Semuanya larut dalam
suasana kegembiraan dan merayakan perpisahan. Mulai dari tiktok challenge, gombal
challenge, tukeran souvenir, foto-foto
bersama dan sebagainya. Terima kasih panitia yang telah memberikan pelayanan dari awal
penjemputan sampai akhir diantar ke Ngabean. Mulai dari pagi sampai pagi lagi. Semoga
kelelahan kalian semua berkah ya.
Lah belum benar-benar berakhir ternyata, banyak momen
kebetulan yang terjadi di GLBC 2020 ini, ada ketemu teman dari teman saat saya di Padang. Kemudian salah satunya lagi berjumpa dengan Kak
Cecil yang bahkan tidak dierencanakan jadwal kepulangannya dengan kereta dan di
Stasiun Lempuyangan pula. Meski kami terpisah kelompok dan kamar sehingga selama 3 hari kegiatan memang terpisah kecuali talkshow di Aula. Kenalan
pertama di GLBC awal dari sejak ketemu di Kemang dan akhirnya kita pun dipertemukan
kembali pada akhir-akhir momen. Jadi ngobrol kemana-mana (lagi). Kayak Allah tuh ngasih opening sama closing kelana saya akan kegiatan ini dengan ketemu Kak Cecil. Begitulah alam semesta bekerja, jodoh memang
tidak kemana (apaansih wkwk).
Foto pemanis untuk menutup post kali ini wkwk.

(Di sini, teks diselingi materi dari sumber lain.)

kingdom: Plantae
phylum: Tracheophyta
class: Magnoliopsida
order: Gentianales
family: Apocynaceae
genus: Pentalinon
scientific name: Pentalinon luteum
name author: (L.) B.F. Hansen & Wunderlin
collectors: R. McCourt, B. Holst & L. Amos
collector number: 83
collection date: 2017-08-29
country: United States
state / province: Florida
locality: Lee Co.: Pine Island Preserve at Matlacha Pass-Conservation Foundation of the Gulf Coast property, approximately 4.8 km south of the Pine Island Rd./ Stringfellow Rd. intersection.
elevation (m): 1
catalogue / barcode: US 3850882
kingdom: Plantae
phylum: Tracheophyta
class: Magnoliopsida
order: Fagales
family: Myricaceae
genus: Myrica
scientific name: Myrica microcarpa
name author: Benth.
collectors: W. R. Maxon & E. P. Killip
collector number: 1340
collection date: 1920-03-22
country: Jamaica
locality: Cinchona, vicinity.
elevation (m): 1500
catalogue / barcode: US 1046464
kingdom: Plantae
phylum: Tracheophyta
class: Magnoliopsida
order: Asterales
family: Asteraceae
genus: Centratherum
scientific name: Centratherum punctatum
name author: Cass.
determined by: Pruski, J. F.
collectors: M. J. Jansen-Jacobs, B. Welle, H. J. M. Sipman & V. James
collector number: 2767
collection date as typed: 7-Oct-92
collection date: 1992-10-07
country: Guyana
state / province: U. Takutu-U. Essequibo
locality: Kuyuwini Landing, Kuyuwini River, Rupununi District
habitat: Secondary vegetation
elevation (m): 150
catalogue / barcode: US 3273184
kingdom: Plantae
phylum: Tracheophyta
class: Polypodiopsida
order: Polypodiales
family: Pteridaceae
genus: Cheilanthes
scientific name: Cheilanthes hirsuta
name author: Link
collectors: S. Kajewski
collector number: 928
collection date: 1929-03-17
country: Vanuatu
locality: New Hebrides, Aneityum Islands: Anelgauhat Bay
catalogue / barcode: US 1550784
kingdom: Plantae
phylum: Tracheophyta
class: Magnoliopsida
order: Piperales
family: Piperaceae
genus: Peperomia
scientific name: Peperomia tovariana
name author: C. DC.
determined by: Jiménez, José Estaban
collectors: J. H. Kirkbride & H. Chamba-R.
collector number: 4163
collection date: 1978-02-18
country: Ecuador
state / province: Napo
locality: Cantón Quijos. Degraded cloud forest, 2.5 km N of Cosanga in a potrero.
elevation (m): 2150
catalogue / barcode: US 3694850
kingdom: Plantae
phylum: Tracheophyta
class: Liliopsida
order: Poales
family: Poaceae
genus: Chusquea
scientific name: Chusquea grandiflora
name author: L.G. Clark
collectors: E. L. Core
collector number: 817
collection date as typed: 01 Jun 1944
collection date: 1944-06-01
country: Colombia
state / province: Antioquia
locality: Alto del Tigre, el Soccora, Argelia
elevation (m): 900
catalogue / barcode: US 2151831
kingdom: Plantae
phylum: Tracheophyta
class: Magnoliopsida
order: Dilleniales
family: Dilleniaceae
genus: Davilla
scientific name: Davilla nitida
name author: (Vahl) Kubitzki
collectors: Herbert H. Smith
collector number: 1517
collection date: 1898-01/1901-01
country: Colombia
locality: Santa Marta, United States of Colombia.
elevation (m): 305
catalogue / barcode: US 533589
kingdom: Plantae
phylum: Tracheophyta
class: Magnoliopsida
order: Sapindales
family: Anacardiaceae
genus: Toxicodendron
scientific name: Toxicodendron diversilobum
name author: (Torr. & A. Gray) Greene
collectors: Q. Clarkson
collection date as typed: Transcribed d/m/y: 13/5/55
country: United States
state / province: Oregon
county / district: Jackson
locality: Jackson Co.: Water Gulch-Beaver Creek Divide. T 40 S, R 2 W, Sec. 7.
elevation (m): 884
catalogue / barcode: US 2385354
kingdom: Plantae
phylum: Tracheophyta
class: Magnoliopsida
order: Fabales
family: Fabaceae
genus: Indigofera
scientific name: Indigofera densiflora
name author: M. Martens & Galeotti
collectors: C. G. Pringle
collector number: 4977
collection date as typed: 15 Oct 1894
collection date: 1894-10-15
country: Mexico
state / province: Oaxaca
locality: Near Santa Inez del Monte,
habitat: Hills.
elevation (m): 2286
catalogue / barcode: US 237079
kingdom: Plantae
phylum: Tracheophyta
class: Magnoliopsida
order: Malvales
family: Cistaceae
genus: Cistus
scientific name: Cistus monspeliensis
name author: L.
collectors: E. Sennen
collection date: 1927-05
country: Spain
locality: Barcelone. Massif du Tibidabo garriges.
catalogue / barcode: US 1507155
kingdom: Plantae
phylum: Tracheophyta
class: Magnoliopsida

See you when I see you, Maryam dan Vivin - Kamboja 206 (dok. pribadi)
---
Note: Semua catatan materi yang ada disini
merupakan catatan yang saya tulis pribadi dan yang saya tangkap dari setiap
sesinya. Sehingga, apabila ada beberapa yang memang tidak sesuai mohon
dikoreksi atau boleh ditambahkan apabila ada kekurangan. Beberapa pembicara
memang tidak saya tangkap poinnya. Karena pada intinya sesi talkshow berupa
tanya jawab dan diskusi bersama. Terima kasih panitia atas semua dokumentasi yang dibagikan.